Además de su intensa y duradera labor docente, Gabriel Callejón fue un influyente hombre de la Dictadura de Primo de Rivera, aunque enfrentado a algunos correligionarios como el terrateniente Antonio González Egea que ostentaba un poder hegemónico. Las cosas cambiaron cuando se produjo una renovación en el partido de La Unión Patriótica -la primera fuerza ideológica entonces- y Callejón fue elegido presidente en 1926. 


A eso unió en 1929 la presidencia de la Diputación tras dimitir Juan María Madariaga, cuando ya la Dictadura tocaba a su fin. En 1926 fue elegido también presidente de la Cámara Uvera, el principal brazo empresarial de la provincia entonces. Hubo, por tanto, unos cuantos años en los que Almería era don Gabriel, y don Gabriel era Almería, estando al frente de los principales resortes de autoridad de la provincia: el partido, la Diputación, el Instituto y la exportación.  Hasta que la llegada de la República ensombreció su influjo.


Era un católico ferviente, un solterón militante que vivía con su sobrina Emilia y una vieja criada gruñona a la que temía más que al claustro entero; era, a pesar de todo su poder, un anticacique, un antihéroe, que vivía de su sueldo de 300 pesetas mensuales de la época.  Glosaron su figura ligeramente Santisteban y Flores Grano de Oro y con especial rigor, Pedro Martínez Gómez.
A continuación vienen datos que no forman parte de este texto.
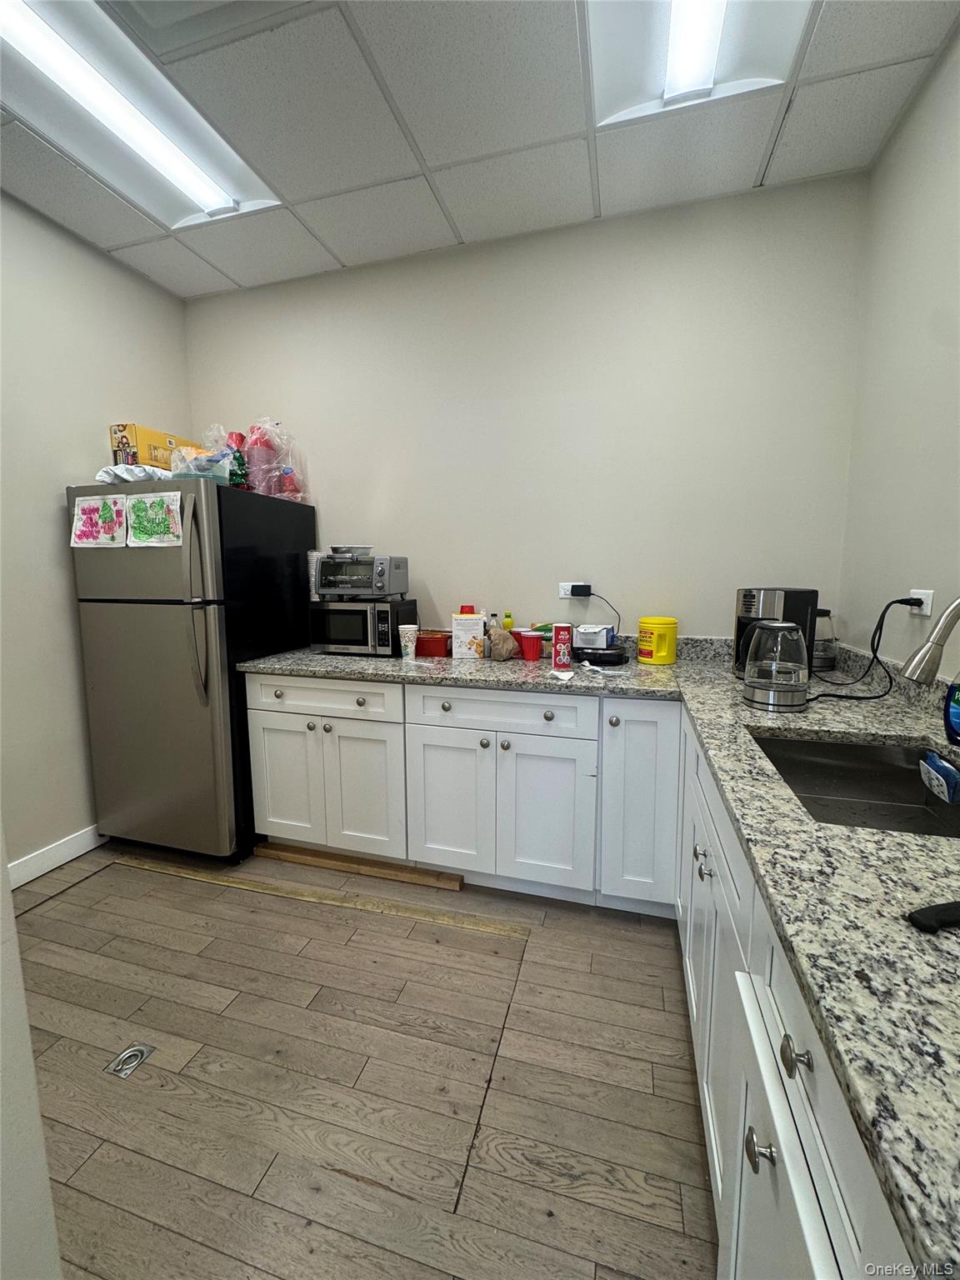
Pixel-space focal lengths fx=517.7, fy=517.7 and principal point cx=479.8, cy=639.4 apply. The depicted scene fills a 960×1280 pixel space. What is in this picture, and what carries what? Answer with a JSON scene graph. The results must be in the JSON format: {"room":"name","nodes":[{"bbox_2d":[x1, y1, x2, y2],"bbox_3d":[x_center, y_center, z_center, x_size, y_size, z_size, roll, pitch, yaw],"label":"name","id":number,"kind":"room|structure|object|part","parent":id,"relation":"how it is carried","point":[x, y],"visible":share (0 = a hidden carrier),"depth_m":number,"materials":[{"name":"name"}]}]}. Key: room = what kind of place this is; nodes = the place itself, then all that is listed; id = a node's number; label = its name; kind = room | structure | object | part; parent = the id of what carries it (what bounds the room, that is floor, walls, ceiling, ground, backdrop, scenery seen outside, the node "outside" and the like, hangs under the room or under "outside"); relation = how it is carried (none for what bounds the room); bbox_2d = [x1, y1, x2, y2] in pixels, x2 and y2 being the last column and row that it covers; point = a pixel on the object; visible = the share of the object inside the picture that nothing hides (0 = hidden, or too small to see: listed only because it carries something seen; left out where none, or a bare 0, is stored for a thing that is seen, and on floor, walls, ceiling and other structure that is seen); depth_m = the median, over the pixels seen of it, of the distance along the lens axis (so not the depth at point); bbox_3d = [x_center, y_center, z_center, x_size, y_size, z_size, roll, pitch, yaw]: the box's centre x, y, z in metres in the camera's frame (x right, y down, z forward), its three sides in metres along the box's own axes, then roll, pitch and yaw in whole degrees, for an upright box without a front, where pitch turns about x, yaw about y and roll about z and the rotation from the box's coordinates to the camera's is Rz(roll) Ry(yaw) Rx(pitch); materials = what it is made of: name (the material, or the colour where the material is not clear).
{"room":"kitchen","nodes":[
{"label":"kitchen","id":0,"kind":"room"},
{"bbox_2d":[0,824,62,1279],"bbox_3d":[-1.017,-0.046,0.335,0.529,2.718,1.090,2,8,16],"label":"near left wall","id":1,"kind":"structure","parent":0,"point":[37,1122],"depth_m":0.74,"materials":[{"name":"white paint"}]},
{"bbox_2d":[0,189,191,882],"bbox_3d":[-2.275,-0.254,1.101,0.124,2.840,4.078,2,8,16],"label":"left wall","id":2,"kind":"structure","parent":0,"point":[51,531],"depth_m":2.28,"materials":[{"name":"paint"}]},
{"bbox_2d":[5,824,105,889],"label":"baseboard","id":3,"kind":"structure","parent":2,"relation":"attached to","point":[35,862],"depth_m":2.30,"materials":[{"name":"white paint"}]},
{"bbox_2d":[9,839,717,1279],"bbox_3d":[-0.672,1.291,0.569,3.751,0.096,4.852,2,8,16],"label":"floor","id":4,"kind":"structure","parent":0,"point":[647,945],"depth_m":1.34,"materials":[{"name":"brown wood"}]},
{"bbox_2d":[105,1043,154,1078],"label":"hatch ring pull","id":5,"kind":"object","parent":4,"relation":"in","point":[127,1052],"visible":0.97,"depth_m":1.39,"materials":[{"name":"silver metal"}]},
{"bbox_2d":[69,475,316,864],"bbox_3d":[-1.356,0.131,2.598,0.742,1.676,0.852,2,8,16],"label":"refrigerator","id":6,"kind":"object","parent":4,"relation":"on","point":[262,560],"visible":0.87,"depth_m":2.27,"materials":[{"name":"metal"}]},
{"bbox_2d":[70,493,127,547],"bbox_3d":[-1.651,-0.510,2.231,0.290,0.221,0.016,2,8,16],"label":"drawing","id":7,"kind":"object","parent":6,"relation":"attached to","point":[91,509],"visible":0.99,"depth_m":2.23,"materials":[{"name":"pink paper"}]},
{"bbox_2d":[95,462,174,483],"bbox_3d":[-1.531,-0.738,2.360,0.344,0.081,0.310,2,8,16],"label":"plastic bag","id":8,"kind":"object","parent":6,"relation":"on","point":[120,469],"visible":0.61,"depth_m":2.26,"materials":[{"name":"white plastic"}]},
{"bbox_2d":[109,423,196,469],"bbox_3d":[-1.580,-0.874,2.537,0.217,0.233,0.343,2,8,16],"label":"yellow box","id":9,"kind":"object","parent":6,"relation":"on","point":[132,428],"visible":0.55,"depth_m":2.38,"materials":[{"name":"cardboard"}]},
{"bbox_2d":[123,489,185,547],"bbox_3d":[-1.358,-0.502,2.153,0.289,0.217,0.014,2,8,16],"label":"drawing","id":10,"kind":"object","parent":6,"relation":"attached to","point":[138,509],"visible":0.99,"depth_m":2.15,"materials":[{"name":"green paper"}]},
{"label":"refrigerator handles","id":11,"kind":"part","parent":6,"relation":"part of","materials":[{"name":"silver metal"}]},
{"bbox_2d":[170,446,234,480],"bbox_3d":[-1.240,-0.765,2.298,0.246,0.163,0.222,2,8,16],"label":"plastic bag","id":12,"kind":"object","parent":6,"relation":"on","point":[222,461],"visible":0.71,"depth_m":2.24,"materials":[{"name":"clear plastic"}]},
{"bbox_2d":[225,430,249,489],"bbox_3d":[-1.172,-0.845,2.495,0.119,0.290,0.119,2,8,16],"label":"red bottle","id":13,"kind":"object","parent":6,"relation":"on","point":[241,463],"visible":0.62,"depth_m":2.47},
{"bbox_2d":[242,419,304,499],"bbox_3d":[-1.052,-0.910,2.639,0.282,0.420,0.270,2,8,16],"label":"plastic bag","id":14,"kind":"object","parent":6,"relation":"on","point":[288,469],"visible":0.8,"depth_m":2.58,"materials":[{"name":"plastic"}]},
{"bbox_2d":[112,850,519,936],"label":"floor trim strip","id":15,"kind":"object","parent":4,"relation":"on","point":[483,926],"visible":0.95,"depth_m":2.08,"materials":[{"name":"brown wood"}]},
{"bbox_2d":[254,841,464,890],"bbox_3d":[-0.567,0.999,2.301,0.968,0.031,0.056,2,8,16],"label":"wood strip","id":16,"kind":"object","parent":4,"relation":"on","point":[270,851],"visible":0.95,"depth_m":2.27,"materials":[{"name":"brown wood"}]},
{"bbox_2d":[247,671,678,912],"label":"base cabinet","id":17,"kind":"object","parent":4,"relation":"on","point":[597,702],"visible":0.82,"depth_m":2.06,"materials":[{"name":"white paint"}]},
{"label":"drawer","id":18,"kind":"part","parent":17,"relation":"part of","materials":[{"name":"white paint"}]},
{"bbox_3d":[-0.140,0.679,2.136,0.319,0.566,0.062,2,8,16],"label":"cabinet door","id":19,"kind":"part","parent":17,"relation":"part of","materials":[{"name":"white paint"}]},
{"bbox_2d":[237,629,959,1275],"bbox_3d":[0.249,0.296,1.368,2.772,0.048,2.296,2,8,16],"label":"countertop","id":20,"kind":"structure","parent":17,"relation":"on","point":[868,842],"depth_m":0.75,"materials":[{"name":"grey stone"}]},
{"bbox_2d":[307,598,415,655],"bbox_3d":[-0.580,-0.069,2.571,0.433,0.250,0.340,2,8,16],"label":"microwave","id":21,"kind":"object","parent":20,"relation":"on","point":[381,612],"visible":0.92,"depth_m":2.43,"materials":[{"name":"black metal"}]},
{"bbox_2d":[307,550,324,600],"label":"plate stack","id":22,"kind":"object","parent":21,"relation":"on","point":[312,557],"visible":0.54,"depth_m":2.53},
{"bbox_2d":[315,555,409,597],"bbox_3d":[-0.562,-0.301,2.519,0.357,0.186,0.304,2,8,16],"label":"toaster oven","id":23,"kind":"object","parent":21,"relation":"on","point":[362,563],"visible":0.97,"depth_m":2.41,"materials":[{"name":"silver metal"}]},
{"bbox_2d":[327,545,373,559],"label":"baking tray","id":24,"kind":"object","parent":23,"relation":"on","point":[347,549],"visible":0.96,"depth_m":2.47,"materials":[{"name":"silver metal"}]},
{"bbox_2d":[397,622,418,659],"bbox_3d":[-0.330,0.010,2.364,0.090,0.144,0.089,2,8,16],"label":"paper cup","id":25,"kind":"object","parent":20,"relation":"on","point":[410,630],"visible":0.99,"depth_m":2.34,"materials":[{"name":"white paper"}]},
{"bbox_2d":[415,630,452,657],"bbox_3d":[-0.248,0.017,2.510,0.238,0.100,0.160,2,8,16],"label":"red container","id":26,"kind":"object","parent":20,"relation":"on","point":[420,638],"visible":0.77,"depth_m":2.43,"materials":[{"name":"red plastic"}]},
{"bbox_2d":[451,610,485,659],"bbox_3d":[-0.052,-0.022,2.392,0.133,0.200,0.074,0,7,-3],"label":"box","id":27,"kind":"object","parent":20,"relation":"on","point":[476,625],"visible":1,"depth_m":2.36,"materials":[{"name":"white cardboard"}]},
{"bbox_2d":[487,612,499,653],"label":"bottle","id":28,"kind":"object","parent":20,"relation":"on","point":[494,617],"visible":0.82,"depth_m":2.42,"materials":[{"name":"clear plastic"}]},
{"bbox_2d":[487,625,519,661],"bbox_3d":[0.100,0.008,2.329,0.139,0.158,0.132,2,8,16],"label":"paper bag","id":29,"kind":"object","parent":20,"relation":"on","point":[502,654],"visible":1,"depth_m":2.29,"materials":[{"name":"brown paper"}]},
{"bbox_2d":[501,610,514,631],"bbox_3d":[0.135,-0.043,2.500,0.053,0.198,0.049,2,8,16],"label":"yellow bottle","id":30,"kind":"object","parent":20,"relation":"on","point":[507,625],"visible":0.68,"depth_m":2.48,"materials":[{"name":"yellow plastic"}]},
{"bbox_2d":[515,629,544,661],"bbox_3d":[0.226,0.027,2.317,0.103,0.117,0.103,-2,8,-16],"label":"red container","id":31,"kind":"object","parent":20,"relation":"on","point":[537,652],"visible":0.99,"depth_m":2.28,"materials":[{"name":"red plastic"}]},
{"bbox_2d":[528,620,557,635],"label":"food packet","id":32,"kind":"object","parent":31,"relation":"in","point":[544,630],"visible":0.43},
{"bbox_2d":[551,621,572,666],"bbox_3d":[0.342,0.019,2.169,0.081,0.176,0.080,1,7,5],"label":"red canister","id":33,"kind":"object","parent":20,"relation":"on","point":[562,636],"visible":0.99,"depth_m":2.14,"materials":[{"name":"red cardboard"}]},
{"bbox_2d":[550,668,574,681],"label":"paper scrap","id":34,"kind":"object","parent":20,"relation":"on","point":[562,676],"visible":0.99,"depth_m":1.92,"materials":[{"name":"white paper"}]},
{"bbox_2d":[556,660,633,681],"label":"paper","id":35,"kind":"object","parent":20,"relation":"on","point":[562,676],"visible":0.98,"depth_m":1.98,"materials":[{"name":"white paper"}]},
{"bbox_2d":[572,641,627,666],"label":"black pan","id":36,"kind":"object","parent":20,"relation":"on","point":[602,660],"visible":0.92,"depth_m":2.19,"materials":[{"name":"black plastic"}]},
{"bbox_2d":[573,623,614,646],"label":"white box","id":37,"kind":"object","parent":36,"relation":"on","point":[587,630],"visible":0.92,"depth_m":2.23,"materials":[{"name":"white cardboard"}]},
{"bbox_2d":[636,616,677,664],"bbox_3d":[0.761,0.001,2.241,0.155,0.191,0.153,-4,8,-28],"label":"yellow canister","id":38,"kind":"object","parent":20,"relation":"on","point":[660,654],"visible":0.99,"depth_m":2.18,"materials":[{"name":"yellow plastic"}]},
{"bbox_2d":[732,585,817,681],"bbox_3d":[1.061,-0.031,1.910,0.211,0.334,0.234,-1,7,-5],"label":"coffee maker","id":39,"kind":"object","parent":20,"relation":"on","point":[750,595],"visible":0.6,"depth_m":1.81,"materials":[{"name":"black plastic"}]},
{"bbox_2d":[741,620,809,709],"bbox_3d":[0.872,0.065,1.523,0.188,0.250,0.189,2,8,16],"label":"electric kettle","id":40,"kind":"object","parent":20,"relation":"on","point":[763,687],"visible":0.99,"depth_m":1.47,"materials":[{"name":"glass"}]},
{"bbox_2d":[809,608,837,672],"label":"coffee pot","id":41,"kind":"object","parent":20,"relation":"on","point":[818,657],"visible":0.65,"depth_m":2.03,"materials":[{"name":"glass"}]},
{"bbox_2d":[750,729,959,839],"bbox_3d":[0.814,0.375,1.025,0.456,0.164,0.615,2,8,16],"label":"sink","id":42,"kind":"object","parent":20,"relation":"in","point":[866,748],"visible":0.5,"depth_m":1.25,"materials":[{"name":"silver metal"}]},
{"bbox_2d":[919,749,959,803],"bbox_3d":[1.029,0.304,1.143,0.072,0.084,0.148,2,8,16],"label":"sponge holder","id":43,"kind":"object","parent":42,"relation":"in","point":[942,767],"visible":0.99,"depth_m":1.13,"materials":[{"name":"blue"}]},
{"bbox_2d":[900,595,959,683],"bbox_3d":[0.986,0.063,1.006,0.289,0.370,0.112,2,8,16],"label":"faucet","id":44,"kind":"object","parent":20,"relation":"on","point":[934,662],"visible":1,"depth_m":1.02,"materials":[{"name":"silver metal"}]},
{"bbox_2d":[905,900,959,932],"bbox_3d":[0.588,0.308,0.590,0.220,0.016,0.043,-1,8,-10],"label":"object","id":45,"kind":"object","parent":20,"relation":"on","point":[932,912],"visible":1,"depth_m":0.58,"materials":[{"name":"black plastic"}]},
{"bbox_2d":[943,675,959,746],"bbox_3d":[1.093,0.135,1.145,0.079,0.213,0.082,2,8,16],"label":"dish soap bottle","id":46,"kind":"object","parent":20,"relation":"on","point":[958,713],"visible":1,"depth_m":1.16,"materials":[{"name":"blue plastic"}]},
{"bbox_2d":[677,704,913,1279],"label":"base cabinet","id":47,"kind":"object","parent":4,"relation":"on","point":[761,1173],"visible":0.37,"depth_m":0.72,"materials":[{"name":"white paint"}]},
{"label":"knob","id":48,"kind":"part","parent":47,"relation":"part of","materials":[{"name":"silver metal"}]},
{"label":"knob","id":49,"kind":"part","parent":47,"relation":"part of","materials":[{"name":"silver metal"}]},
{"bbox_3d":[0.368,0.669,0.681,0.029,0.033,0.029,2,8,16],"label":"knob","id":50,"kind":"part","parent":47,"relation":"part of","materials":[{"name":"silver metal"}]},
{"bbox_3d":[0.376,0.884,0.698,0.040,0.577,0.374,2,8,16],"label":"cabinet door","id":51,"kind":"part","parent":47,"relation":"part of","materials":[{"name":"white paint"}]},
{"bbox_3d":[0.376,0.496,0.617,0.026,0.033,0.032,2,8,16],"label":"knob","id":52,"kind":"part","parent":47,"relation":"part of","materials":[{"name":"metal"}]},
{"bbox_2d":[0,0,959,299],"bbox_3d":[-0.650,-1.625,0.289,3.656,0.106,4.572,2,8,16],"label":"ceiling","id":53,"kind":"structure","parent":0,"point":[238,277],"depth_m":1.78,"materials":[{"name":"white tile"}]},
{"bbox_2d":[0,0,282,229],"bbox_3d":[-1.187,-1.758,1.723,0.459,0.090,0.900,2,8,16],"label":"ceiling light","id":54,"kind":"object","parent":53,"relation":"in","point":[207,184],"visible":0.9,"depth_m":1.72,"materials":[{"name":"white metal"}]},
{"bbox_2d":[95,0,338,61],"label":"ceiling vent","id":55,"kind":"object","parent":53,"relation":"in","point":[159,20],"visible":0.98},
{"bbox_2d":[586,0,811,124],"bbox_3d":[0.535,-1.707,1.223,0.549,0.099,0.946,2,8,16],"label":"ceiling light","id":56,"kind":"object","parent":53,"relation":"in","point":[678,9],"visible":0.92,"depth_m":1.51,"materials":[{"name":"white metal"}]},
{"bbox_2d":[185,171,870,645],"bbox_3d":[-0.054,-0.455,2.649,3.382,2.827,0.131,2,8,16],"label":"back wall","id":57,"kind":"structure","parent":0,"point":[438,584],"depth_m":2.36,"materials":[{"name":"paint"}]},
{"bbox_2d":[558,581,586,598],"bbox_3d":[0.437,-0.236,2.473,0.118,0.073,0.010,2,8,16],"label":"wall socket","id":58,"kind":"object","parent":57,"relation":"attached to","point":[562,592],"visible":0.57,"depth_m":2.47,"materials":[{"name":"white plastic"}]},
{"bbox_2d":[570,583,591,597],"bbox_3d":[0.469,-0.224,2.408,0.091,0.071,0.060,2,8,16],"label":"power adapter","id":59,"kind":"object","parent":58,"relation":"attached to","point":[576,592],"visible":0.98,"depth_m":2.38,"materials":[{"name":"black plastic"}]},
{"bbox_2d":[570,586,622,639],"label":"power cord","id":60,"kind":"object","parent":58,"relation":"attached to","point":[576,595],"visible":0.98,"depth_m":2.42,"materials":[{"name":"black plastic"}]},
{"bbox_2d":[837,19,959,680],"bbox_3d":[0.961,-0.134,0.113,0.123,2.822,4.279,2,8,16],"label":"right wall","id":61,"kind":"structure","parent":0,"point":[924,347],"depth_m":1.64,"materials":[{"name":"paint"}]},
{"bbox_2d":[908,589,933,615],"bbox_3d":[1.297,-0.108,1.529,0.010,0.074,0.106,2,8,16],"label":"wall socket","id":62,"kind":"object","parent":61,"relation":"attached to","point":[927,612],"visible":0.59,"depth_m":1.51,"materials":[{"name":"white plastic"}]},
{"bbox_2d":[810,595,924,701],"bbox_3d":[1.201,0.017,1.648,0.260,0.316,0.272,-1,7,-4],"label":"power cord","id":63,"kind":"object","parent":62,"relation":"attached to","point":[900,601],"visible":0.95,"depth_m":1.62,"materials":[{"name":"black plastic"}]}
]}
Durante la Guerra fue perseguido y vilipendiado por algunos de sus propios compañeros de Instituto, aunque consiguió escapar y esconderse en La Alberquilla de Dalías y después en un cortijo de Terque. Falleció en Madrid en 1940 de leucemia, aún como director del instituto, y dejó por todo legado a sus sobrinos un baúl lleno de libros de metafísica, cuadernos y plumas estilográficas.